WORK ITEM —
Return the records from the first line through the line containing "Pre-test data were", and leave out the pictures.

[Dataset entries]
##########

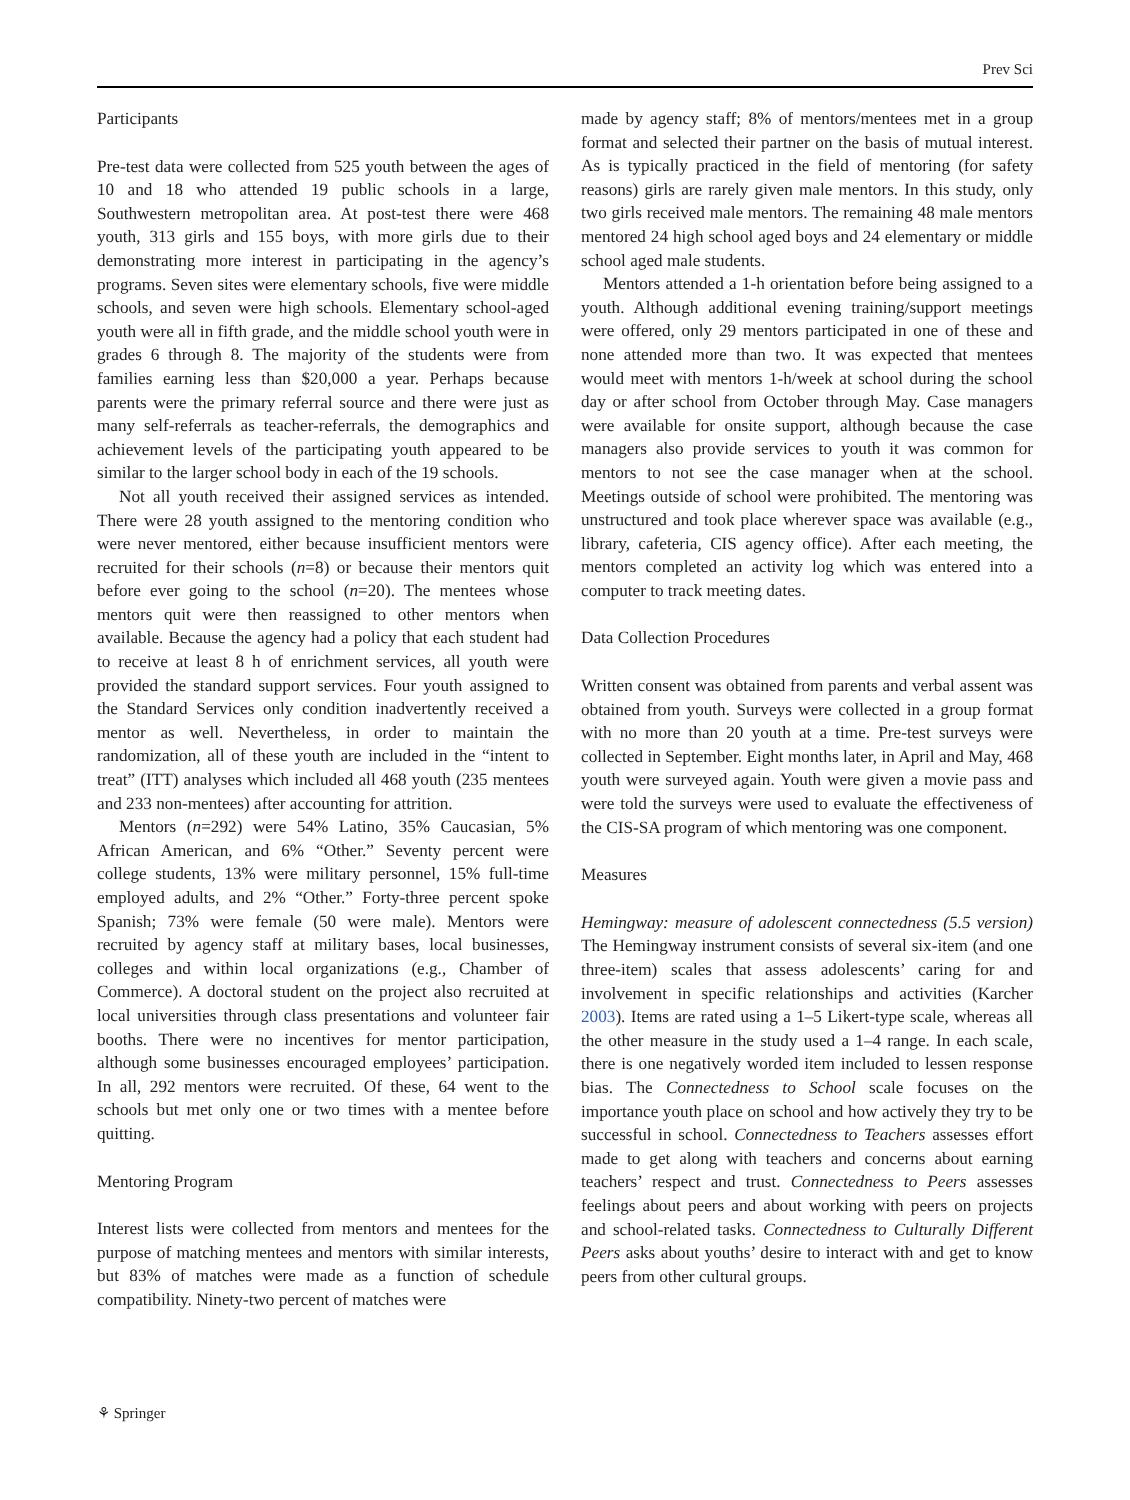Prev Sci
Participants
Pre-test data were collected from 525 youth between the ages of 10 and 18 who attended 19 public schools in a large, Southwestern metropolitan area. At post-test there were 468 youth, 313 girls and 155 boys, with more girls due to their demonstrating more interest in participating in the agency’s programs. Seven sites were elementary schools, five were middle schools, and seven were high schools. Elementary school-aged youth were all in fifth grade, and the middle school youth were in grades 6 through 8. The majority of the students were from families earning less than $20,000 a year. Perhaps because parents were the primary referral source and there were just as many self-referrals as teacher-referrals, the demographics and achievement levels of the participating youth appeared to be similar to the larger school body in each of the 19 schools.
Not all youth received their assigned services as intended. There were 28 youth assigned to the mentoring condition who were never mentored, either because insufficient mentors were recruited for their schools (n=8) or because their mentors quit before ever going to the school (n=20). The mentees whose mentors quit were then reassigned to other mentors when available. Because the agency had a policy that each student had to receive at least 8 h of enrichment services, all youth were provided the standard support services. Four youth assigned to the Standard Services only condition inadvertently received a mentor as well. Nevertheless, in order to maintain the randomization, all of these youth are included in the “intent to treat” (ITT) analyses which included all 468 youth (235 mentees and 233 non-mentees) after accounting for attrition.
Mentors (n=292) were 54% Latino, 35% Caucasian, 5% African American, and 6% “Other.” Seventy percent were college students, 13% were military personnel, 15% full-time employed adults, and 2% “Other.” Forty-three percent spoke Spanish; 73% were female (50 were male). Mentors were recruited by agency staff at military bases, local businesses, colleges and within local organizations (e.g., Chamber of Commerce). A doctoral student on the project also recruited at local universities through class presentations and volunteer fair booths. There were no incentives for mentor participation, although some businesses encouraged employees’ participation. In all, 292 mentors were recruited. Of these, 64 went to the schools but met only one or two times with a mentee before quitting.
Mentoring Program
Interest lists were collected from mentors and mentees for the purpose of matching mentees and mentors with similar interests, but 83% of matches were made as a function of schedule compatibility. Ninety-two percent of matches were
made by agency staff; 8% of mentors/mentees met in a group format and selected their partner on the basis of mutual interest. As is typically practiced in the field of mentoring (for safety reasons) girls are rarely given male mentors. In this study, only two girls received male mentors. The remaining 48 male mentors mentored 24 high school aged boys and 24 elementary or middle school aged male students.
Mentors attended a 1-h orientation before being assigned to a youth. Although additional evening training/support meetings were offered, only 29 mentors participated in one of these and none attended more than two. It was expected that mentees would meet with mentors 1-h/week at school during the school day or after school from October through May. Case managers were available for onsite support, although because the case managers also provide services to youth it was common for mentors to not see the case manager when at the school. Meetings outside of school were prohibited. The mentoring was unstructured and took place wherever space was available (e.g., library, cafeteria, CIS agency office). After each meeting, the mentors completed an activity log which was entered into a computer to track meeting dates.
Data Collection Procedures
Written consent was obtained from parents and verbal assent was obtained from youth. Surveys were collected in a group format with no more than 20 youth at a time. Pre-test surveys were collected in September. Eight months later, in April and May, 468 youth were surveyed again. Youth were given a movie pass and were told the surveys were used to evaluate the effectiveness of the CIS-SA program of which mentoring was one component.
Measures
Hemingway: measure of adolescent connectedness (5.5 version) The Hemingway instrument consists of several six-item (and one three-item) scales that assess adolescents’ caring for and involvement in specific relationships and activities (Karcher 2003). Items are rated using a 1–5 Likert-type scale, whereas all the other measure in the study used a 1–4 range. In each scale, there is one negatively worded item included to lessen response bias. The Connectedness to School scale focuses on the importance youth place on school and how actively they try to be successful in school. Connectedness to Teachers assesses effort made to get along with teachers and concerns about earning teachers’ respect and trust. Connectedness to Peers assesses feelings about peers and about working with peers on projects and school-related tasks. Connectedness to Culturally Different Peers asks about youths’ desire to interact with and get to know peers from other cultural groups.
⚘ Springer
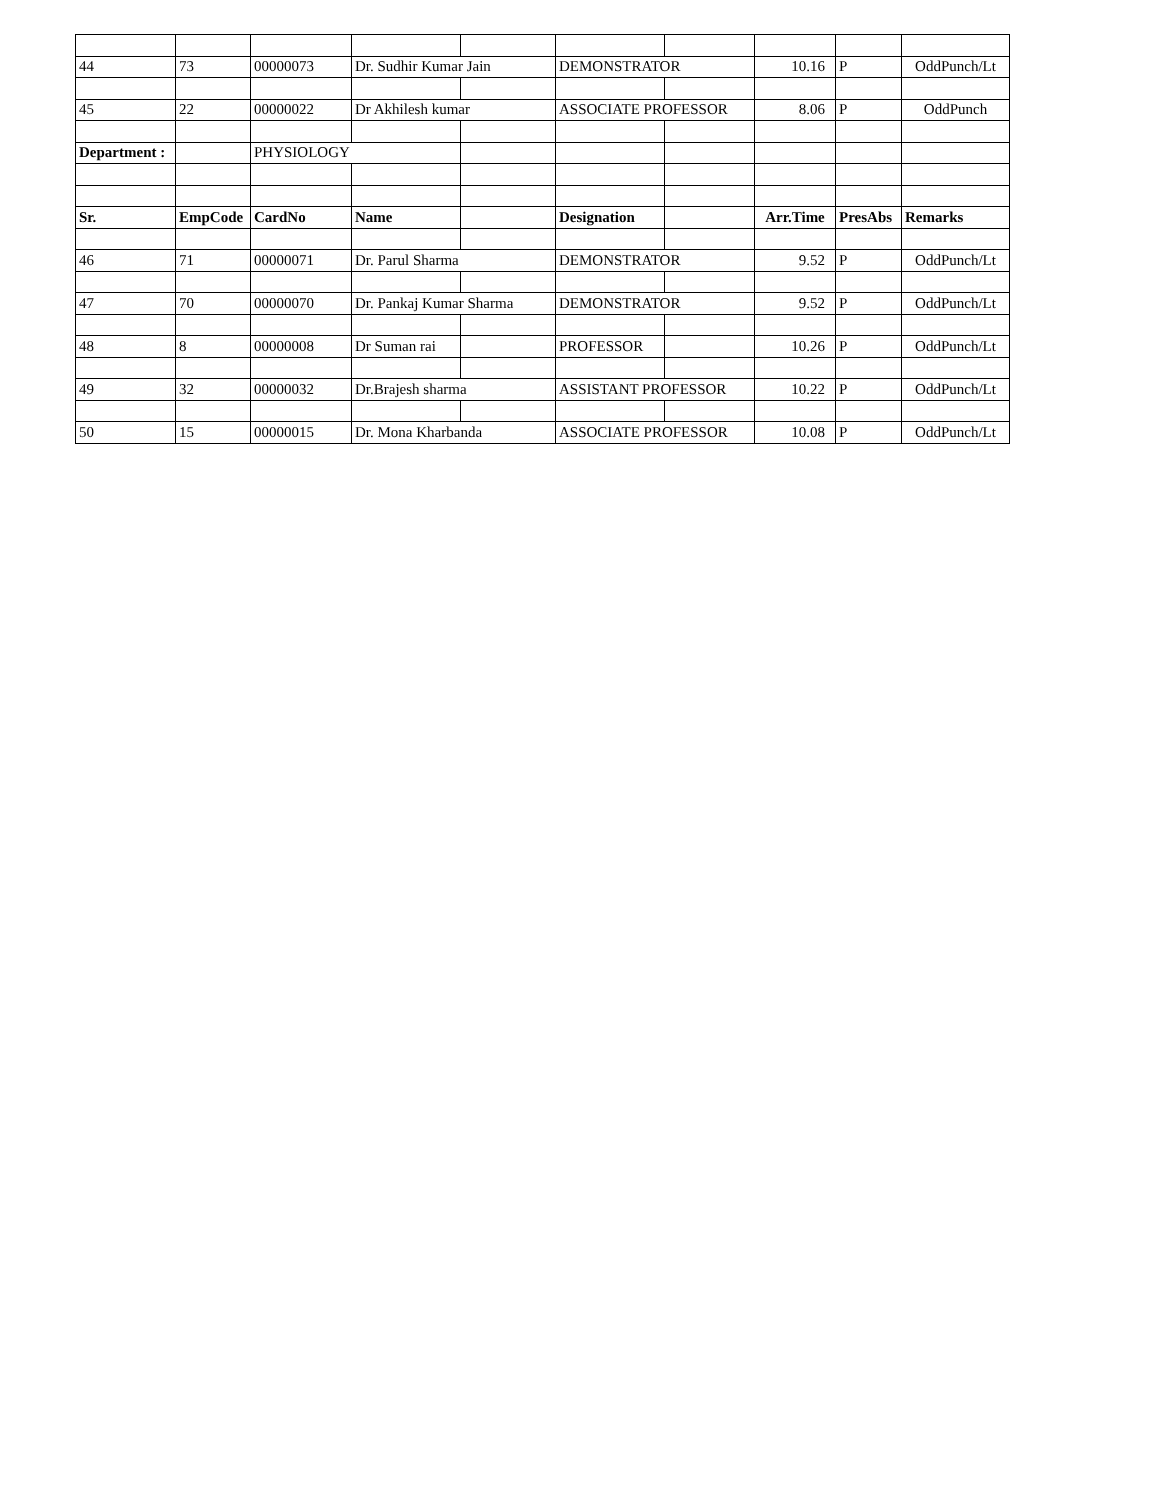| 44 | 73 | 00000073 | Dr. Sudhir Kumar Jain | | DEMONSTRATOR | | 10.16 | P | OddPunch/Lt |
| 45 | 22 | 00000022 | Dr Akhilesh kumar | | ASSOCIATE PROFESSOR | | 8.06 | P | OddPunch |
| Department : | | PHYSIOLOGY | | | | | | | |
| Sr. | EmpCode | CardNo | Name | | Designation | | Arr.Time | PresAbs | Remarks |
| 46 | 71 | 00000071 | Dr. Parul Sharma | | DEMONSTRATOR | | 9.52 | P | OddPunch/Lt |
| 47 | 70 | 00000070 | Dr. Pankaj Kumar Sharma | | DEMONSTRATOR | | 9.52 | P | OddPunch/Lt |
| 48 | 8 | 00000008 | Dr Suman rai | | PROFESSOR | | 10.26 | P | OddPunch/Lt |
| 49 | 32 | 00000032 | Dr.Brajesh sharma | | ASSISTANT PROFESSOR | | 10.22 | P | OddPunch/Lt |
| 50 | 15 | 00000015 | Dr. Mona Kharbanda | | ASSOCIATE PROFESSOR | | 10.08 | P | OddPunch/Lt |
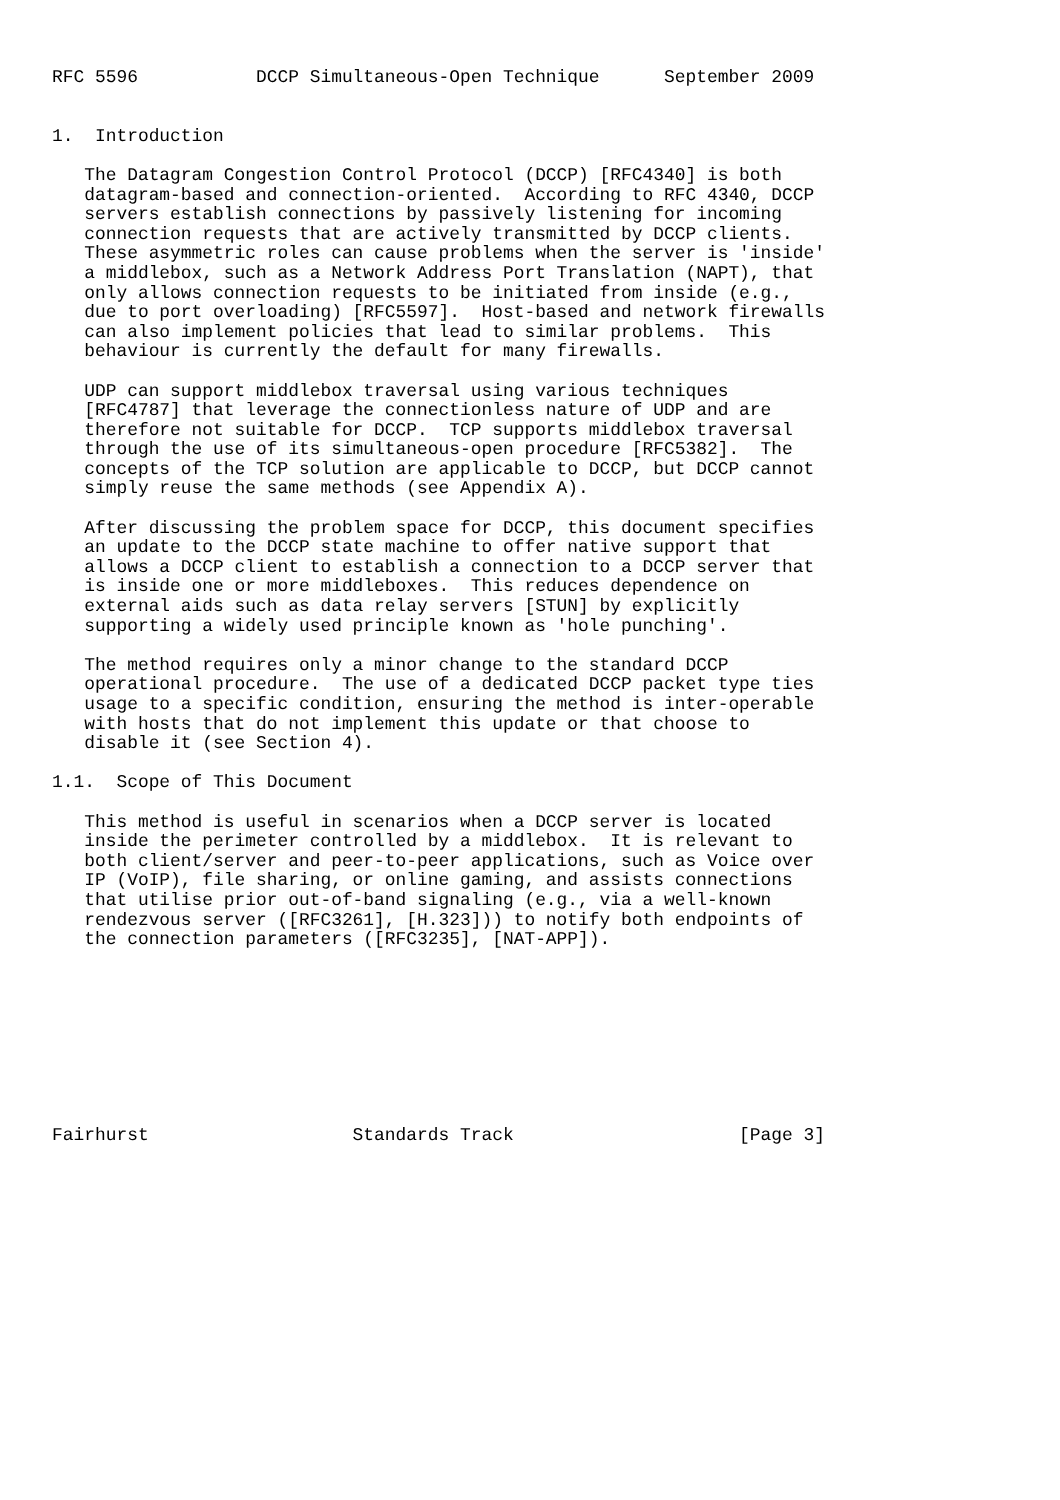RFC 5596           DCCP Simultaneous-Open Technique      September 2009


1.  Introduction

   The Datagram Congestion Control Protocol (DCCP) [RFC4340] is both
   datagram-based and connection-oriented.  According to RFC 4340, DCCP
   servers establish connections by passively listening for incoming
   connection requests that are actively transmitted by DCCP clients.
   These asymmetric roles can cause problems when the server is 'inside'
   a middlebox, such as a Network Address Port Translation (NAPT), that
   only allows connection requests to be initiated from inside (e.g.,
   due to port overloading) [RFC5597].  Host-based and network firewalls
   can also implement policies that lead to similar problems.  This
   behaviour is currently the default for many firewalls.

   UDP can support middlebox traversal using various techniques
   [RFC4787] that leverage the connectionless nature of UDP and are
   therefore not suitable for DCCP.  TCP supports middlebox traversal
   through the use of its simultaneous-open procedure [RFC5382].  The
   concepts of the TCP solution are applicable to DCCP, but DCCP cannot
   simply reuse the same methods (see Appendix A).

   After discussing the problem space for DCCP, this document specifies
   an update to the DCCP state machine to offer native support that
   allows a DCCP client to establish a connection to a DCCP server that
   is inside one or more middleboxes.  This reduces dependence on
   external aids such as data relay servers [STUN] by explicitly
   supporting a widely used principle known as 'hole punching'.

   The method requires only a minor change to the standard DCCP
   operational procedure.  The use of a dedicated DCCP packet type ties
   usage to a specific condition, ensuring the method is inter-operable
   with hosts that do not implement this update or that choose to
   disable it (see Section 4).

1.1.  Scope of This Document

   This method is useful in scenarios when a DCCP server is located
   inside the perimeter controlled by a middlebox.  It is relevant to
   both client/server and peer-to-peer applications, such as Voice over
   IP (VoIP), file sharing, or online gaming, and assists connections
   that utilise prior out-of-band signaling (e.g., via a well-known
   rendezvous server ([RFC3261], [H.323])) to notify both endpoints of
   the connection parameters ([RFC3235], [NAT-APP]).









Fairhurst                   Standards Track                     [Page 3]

##########

ANSWER TO THIS PROBLEM —
Prev Sci
Participants
Pre-test data were collected from 525 youth between the ages of 10 and 18 who attended 19 public schools in a large, Southwestern metropolitan area. At post-test there were 468 youth, 313 girls and 155 boys, with more girls due to their demonstrating more interest in participating in the agency’s programs. Seven sites were elementary schools, five were middle schools, and seven were high schools. Elementary school-aged youth were all in fifth grade, and the middle school youth were in grades 6 through 8. The majority of the students were from families earning less than $20,000 a year. Perhaps because parents were the primary referral source and there were just as many self-referrals as teacher-referrals, the demographics and achievement levels of the participating youth appeared to be similar to the larger school body in each of the 19 schools.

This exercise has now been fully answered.